(Dataset entries)

_ _ _ _ _ _ _

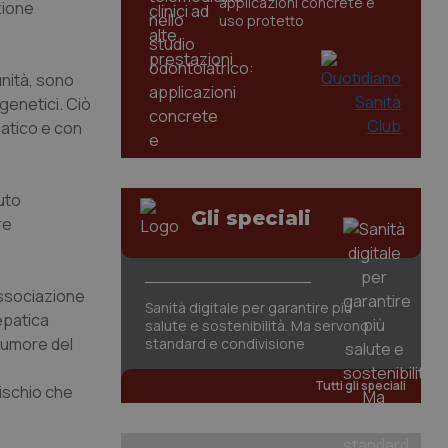
applicazioni concrete e
azione
uso protetto
unità, sono
 genetici. Ciò
patico e con
uto
Gli speciali
re
associazione
Sanità digitale per garantire più
 epatica
salute e sostenibilità. Ma servono
 tumore del
standard e condivisione
Tutti gli speciali
rischio che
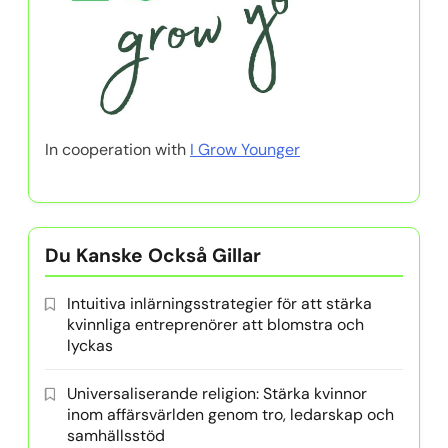
In cooperation with
I Grow Younger
Du Kanske Också Gillar
Intuitiva inlärningsstrategier för att stärka
kvinnliga entreprenörer att blomstra och
lyckas
Universaliserande religion: Stärka kvinnor
inom affärsvärlden genom tro, ledarskap och
samhällsstöd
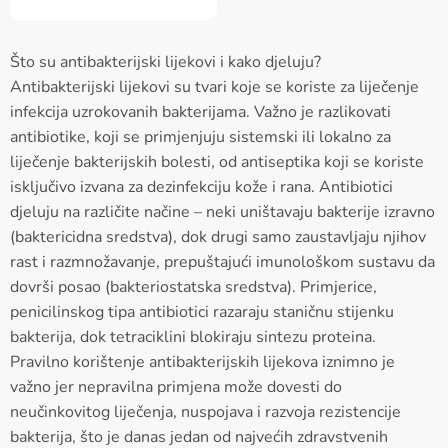
Što su antibakterijski lijekovi i kako djeluju?
Antibakterijski lijekovi su tvari koje se koriste za liječenje
infekcija uzrokovanih bakterijama. Važno je razlikovati
antibiotike, koji se primjenjuju sistemski ili lokalno za
liječenje bakterijskih bolesti, od antiseptika koji se koriste
isključivo izvana za dezinfekciju kože i rana. Antibiotici
djeluju na različite načine – neki uništavaju bakterije izravno
(baktericidna sredstva), dok drugi samo zaustavljaju njihov
rast i razmnožavanje, prepuštajući imunološkom sustavu da
dovrši posao (bakteriostatska sredstva). Primjerice,
penicilinskog tipa antibiotici razaraju staničnu stijenku
bakterija, dok tetraciklini blokiraju sintezu proteina.
Pravilno korištenje antibakterijskih lijekova iznimno je
važno jer nepravilna primjena može dovesti do
neučinkovitog liječenja, nuspojava i razvoja rezistencije
bakterija, što je danas jedan od najvećih zdravstvenih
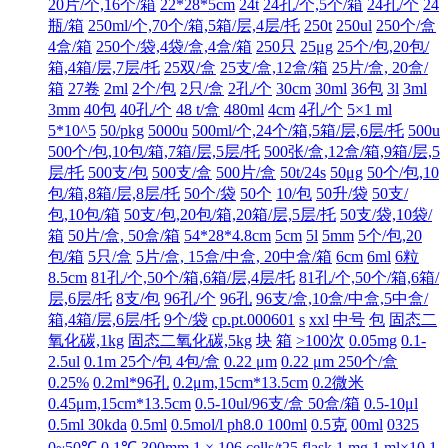
20片/个,16个/箱
22*28*5cm
24t
24孔/个,5个/箱
24孔/个
24
瓶/箱
250ml/个,70个/箱,5箱/层,4层/托
250t
250ul
250个/盒
4盒/箱
250个/袋,4袋/盒,4盒/箱
250只
25μg
25个/包,20包/
箱,4箱/层,7层/托
25双/盒
25支/盒,12盒/箱
25片/盒, 20盒/
箱
27卷
2ml
2个/包
2只/盒
2孔/个
30cm
30ml
36包
3l
3ml
3mm
40包
40孔/个
48 t/盒
480ml
4cm
4孔/个
5×1 ml
5*10^5
50/pkg
5000u
500ml/个,24个/箱,5箱/层,6层/托
500u
500个/包,10包/箱,7箱/层,5层/托
500张/盒,12盒/箱,9箱/层,5
层/托
500支/包
500支/盒
500片/盒
50t/24s
50μg
50个/包,10
包/箱,8箱/层,8层/托
50个/袋
50个
10/包
50升/袋
50支/
包,10包/箱
50支/包,20包/箱,20箱/层,5层/托
50支/袋,10袋/
箱
50片/盒, 50盒/箱
54*28*4.8cm
5cm
5l
5mm
5个/包,20
包/箱
5只/盒
5片/盒, 15盒/中盒, 20中盒/箱
6cm
6ml
6粒
8.5cm
81孔/个,50个/箱,6箱/层,4层/托
81孔/个,50个/箱,6箱/
层,6层/托
8支/包
96孔/个
96孔
96支/盒,10盒/中盒,5中盒/
箱,4箱/层,6层/托
9个/袋
cp.pt.000601
s
xxl
中号
包
固态二
氧化碳,1kg
固态二氧化碳,5kg
块
箱
>100次
0.05mg
0.1-
2.5ul
0.1m 25个/包 4包/盒
0.22 μm
0.22 μm 250个/盒
0.25%
0.2ml*96孔
0.2μm,15cm*13.5cm
0.2微米
0.45μm,15cm*13.5cm
0.5-10ul/96支/盒 50盒/箱
0.5-10μl
0.5ml 30kda
0.5ml
0.5mol/l ph8.0 100ml
0.5克
00ml
0325
0~50℃ 0.1℃ 300mm
1 × 106 cells/t25 flask
1 mg
1 ml×10
1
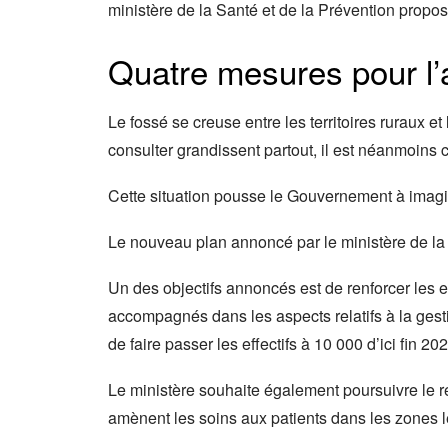
ministère de la Santé et de la Prévention propos
Quatre mesures pour l’a
Le fossé se creuse entre les territoires ruraux et 
consulter grandissent partout, il est néanmoins co
Cette situation pousse le Gouvernement à imagin
Le nouveau plan annoncé par le ministère de la S
Un des objectifs annoncés est de renforcer les e
accompagnés dans les aspects relatifs à la gesti
de faire passer les effectifs à 10 000 d’ici fin 202
Le ministère souhaite également poursuivre le 
amènent les soins aux patients dans les zones le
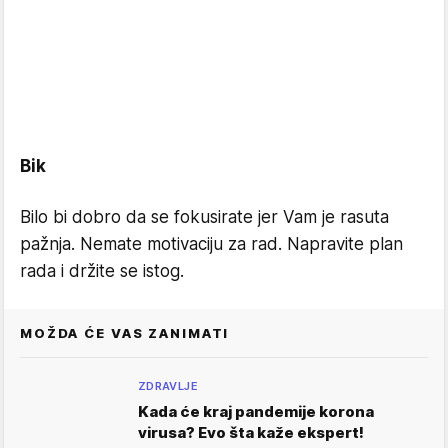
Bik
Bilo bi dobro da se fokusirate jer Vam je rasuta
pažnja. Nemate motivaciju za rad. Napravite plan
rada i držite se istog.
MOŽDA ĆE VAS ZANIMATI
ZDRAVLJE
Kada će kraj pandemije korona
virusa? Evo šta kaže ekspert!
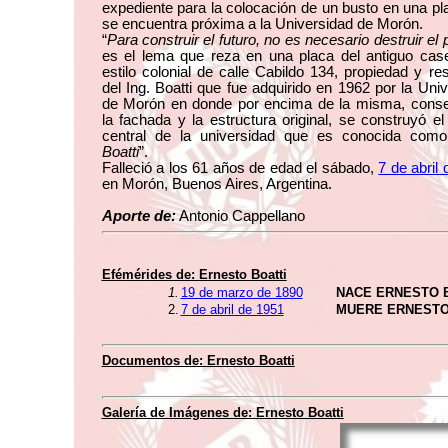
expediente para la colocación de un busto en una pl
se encuentra próxima a la Universidad de Morón.
“
Para construir el futuro, no es necesario destruir el
es el lema que reza en una placa del antiguo cas
estilo colonial de calle Cabildo 134, propiedad y re
del Ing. Boatti que fue adquirido en 1962 por la Uni
de Morón en donde por encima de la misma, cons
la fachada y la estructura original, se construyó el 
central de la universidad que es conocida como
Boatti
”.
Falleció a los 61 años de edad el sábado,
7 de abril
en Morón, Buenos Aires, Argentina.
Aporte de:
Antonio Cappellano
Efémérides de:
Ernesto Boatti
1.
19 de marzo de 1890
NACE ERNESTO 
2.
7 de abril de 1951
MUERE ERNESTO
Documentos de:
Ernesto Boatti
Galería de Imágenes de:
Ernesto Boatti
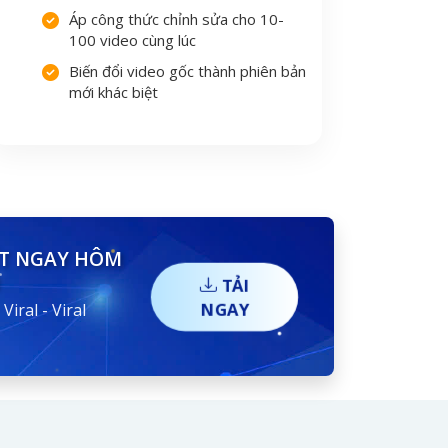
Áp công thức chỉnh sửa cho 10-
100 video cùng lúc
Biến đổi video gốc thành phiên bản
mới khác biệt
ẾT NGAY HÔM
TẢI
NGAY
ral - Viral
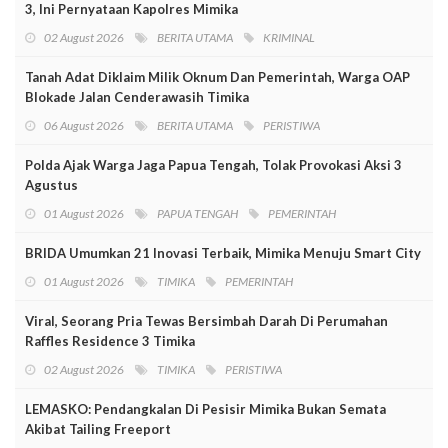
3, Ini Pernyataan Kapolres Mimika
02 August 2026
BERITA UTAMA
KRIMINAL
Tanah Adat Diklaim Milik Oknum Dan Pemerintah, Warga OAP
Blokade Jalan Cenderawasih Timika
06 August 2026
BERITA UTAMA
PERISTIWA
Polda Ajak Warga Jaga Papua Tengah, Tolak Provokasi Aksi 3
Agustus
01 August 2026
PAPUA TENGAH
PEMERINTAH
BRIDA Umumkan 21 Inovasi Terbaik, Mimika Menuju Smart City
01 August 2026
TIMIKA
PEMERINTAH
Viral, Seorang Pria Tewas Bersimbah Darah Di Perumahan
Raffles Residence 3 Timika
02 August 2026
TIMIKA
PERISTIWA
LEMASKO: Pendangkalan Di Pesisir Mimika Bukan Semata
Akibat Tailing Freeport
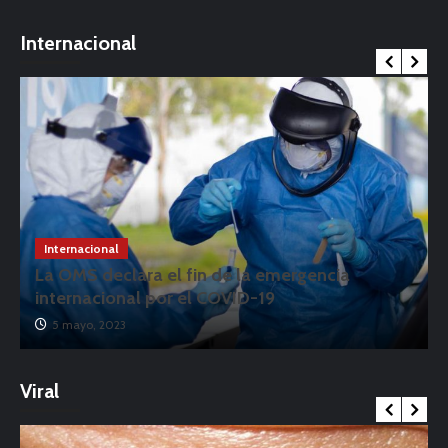
Internacional
Internacional
La OMS declara el fin de la emergencia
internacional por el COVID-19
5 mayo, 2023
Viral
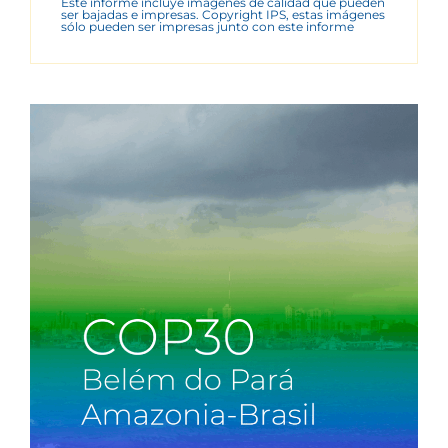
Este informe incluye imágenes de calidad que pueden
ser bajadas e impresas. Copyright IPS, estas imágenes
sólo pueden ser impresas junto con este informe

_ _ _ _ _ _ _

§ **How to complete this task**
For this exercise, return every entry verbatim and omit all pictures.

§ **Response area**
applicazioni concrete e
azione
uso protetto
unità, sono
 genetici. Ciò
patico e con
uto
Gli speciali
re
associazione
Sanità digitale per garantire più
 epatica
salute e sostenibilità. Ma servono
 tumore del
standard e condivisione
Tutti gli speciali
rischio che
In cooperation with
I Grow Younger
Du Kanske Också Gillar
Intuitiva inlärningsstrategier för att stärka
kvinnliga entreprenörer att blomstra och
lyckas
Universaliserande religion: Stärka kvinnor
inom affärsvärlden genom tro, ledarskap och
samhällsstöd
Što su antibakterijski lijekovi i kako djeluju?
Antibakterijski lijekovi su tvari koje se koriste za liječenje
infekcija uzrokovanih bakterijama. Važno je razlikovati
antibiotike, koji se primjenjuju sistemski ili lokalno za
liječenje bakterijskih bolesti, od antiseptika koji se koriste
isključivo izvana za dezinfekciju kože i rana. Antibiotici
djeluju na različite načine – neki uništavaju bakterije izravno
(baktericidna sredstva), dok drugi samo zaustavljaju njihov
rast i razmnožavanje, prepuštajući imunološkom sustavu da
dovrši posao (bakteriostatska sredstva). Primjerice,
penicilinskog tipa antibiotici razaraju staničnu stijenku
bakterija, dok tetraciklini blokiraju sintezu proteina.
Pravilno korištenje antibakterijskih lijekova iznimno je
važno jer nepravilna primjena može dovesti do
neučinkovitog liječenja, nuspojava i razvoja rezistencije
bakterija, što je danas jedan od najvećih zdravstvenih
20片/个,16个/箱
22*28*5cm
24t
24孔/个,5个/箱
24孔/个
24
瓶/箱
250ml/个,70个/箱,5箱/层,4层/托
250t
250ul
250个/盒
4盒/箱
250个/袋,4袋/盒,4盒/箱
250只
25μg
25个/包,20包/
箱,4箱/层,7层/托
25双/盒
25支/盒,12盒/箱
25片/盒, 20盒/
箱
27卷
2ml
2个/包
2只/盒
2孔/个
30cm
30ml
36包
3l
3ml
3mm
40包
40孔/个
48 t/盒
480ml
4cm
4孔/个
5×1 ml
5*10^5
50/pkg
5000u
500ml/个,24个/箱,5箱/层,6层/托
500u
500个/包,10包/箱,7箱/层,5层/托
500张/盒,12盒/箱,9箱/层,5
层/托
500支/包
500支/盒
500片/盒
50t/24s
50μg
50个/包,10
包/箱,8箱/层,8层/托
50个/袋
50个
10/包
50升/袋
50支/
包,10包/箱
50支/包,20包/箱,20箱/层,5层/托
50支/袋,10袋/
箱
50片/盒, 50盒/箱
54*28*4.8cm
5cm
5l
5mm
5个/包,20
包/箱
5只/盒
5片/盒, 15盒/中盒, 20中盒/箱
6cm
6ml
6粒
8.5cm
81孔/个,50个/箱,6箱/层,4层/托
81孔/个,50个/箱,6箱/
层,6层/托
8支/包
96孔/个
96孔
96支/盒,10盒/中盒,5中盒/
箱,4箱/层,6层/托
9个/袋
cp.pt.000601
s
xxl
中号
包
固态二
氧化碳,1kg
固态二氧化碳,5kg
块
箱
>100次
0.05mg
0.1-
2.5ul
0.1m 25个/包 4包/盒
0.22 μm
0.22 μm 250个/盒
0.25%
0.2ml*96孔
0.2μm,15cm*13.5cm
0.2微米
0.45μm,15cm*13.5cm
0.5-10ul/96支/盒 50盒/箱
0.5-10μl
0.5ml 30kda
0.5ml
0.5mol/l ph8.0 100ml
0.5克
00ml
0325
0~50℃ 0.1℃ 300mm
1 × 106 cells/t25 flask
1 mg
1 ml×10
1
ministère de la Santé et de la Prévention propos
Quatre mesures pour l’a
Le fossé se creuse entre les territoires ruraux et 
consulter grandissent partout, il est néanmoins co
Cette situation pousse le Gouvernement à imagin
Le nouveau plan annoncé par le ministère de la S
Un des objectifs annoncés est de renforcer les e
accompagnés dans les aspects relatifs à la gesti
de faire passer les effectifs à 10 000 d’ici fin 202
Le ministère souhaite également poursuivre le 
amènent les soins aux patients dans les zones le
Bik
Bilo bi dobro da se fokusirate jer Vam je rasuta
pažnja. Nemate motivaciju za rad. Napravite plan
rada i držite se istog.
MOŽDA ĆE VAS ZANIMATI
ZDRAVLJE
Kada će kraj pandemije korona
virusa? Evo šta kaže ekspert!
expediente para la colocación de un busto en una pl
se encuentra próxima a la Universidad de Morón.
“
Para construir el futuro, no es necesario destruir el
es el lema que reza en una placa del antiguo cas
estilo colonial de calle Cabildo 134, propiedad y re
del Ing. Boatti que fue adquirido en 1962 por la Uni
de Morón en donde por encima de la misma, cons
la fachada y la estructura original, se construyó el 
central de la universidad que es conocida como
Boatti
”.
Falleció a los 61 años de edad el sábado,
7 de abril
en Morón, Buenos Aires, Argentina.
Aporte de:
Antonio Cappellano
Efémérides de:
Ernesto Boatti
1.
19 de marzo de 1890
NACE ERNESTO 
2.
7 de abril de 1951
MUERE ERNESTO
Documentos de:
Ernesto Boatti
Galería de Imágenes de:
Ernesto Boatti
Áp công thức chỉnh sửa cho 10-
100 video cùng lúc
Biến đổi video gốc thành phiên bản
mới khác biệt
ẾT NGAY HÔM
TẢI
NGAY
ral - Viral
3, Ini Pernyataan Kapolres Mimika
02 August 2026
BERITA UTAMA
KRIMINAL
Tanah Adat Diklaim Milik Oknum Dan Pemerintah, Warga OAP
Blokade Jalan Cenderawasih Timika
06 August 2026
BERITA UTAMA
PERISTIWA
Polda Ajak Warga Jaga Papua Tengah, Tolak Provokasi Aksi 3
Agustus
01 August 2026
PAPUA TENGAH
PEMERINTAH
BRIDA Umumkan 21 Inovasi Terbaik, Mimika Menuju Smart City
01 August 2026
TIMIKA
PEMERINTAH
Viral, Seorang Pria Tewas Bersimbah Darah Di Perumahan
Raffles Residence 3 Timika
02 August 2026
TIMIKA
PERISTIWA
LEMASKO: Pendangkalan Di Pesisir Mimika Bukan Semata
Akibat Tailing Freeport
Internacional
Internacional
La OMS declara el fin de la emergencia
internacional por el COVID-19
5 mayo, 2023
Viral
Este informe incluye imágenes de calidad que pueden
ser bajadas e impresas. Copyright IPS, estas imágenes
sólo pueden ser impresas junto con este informe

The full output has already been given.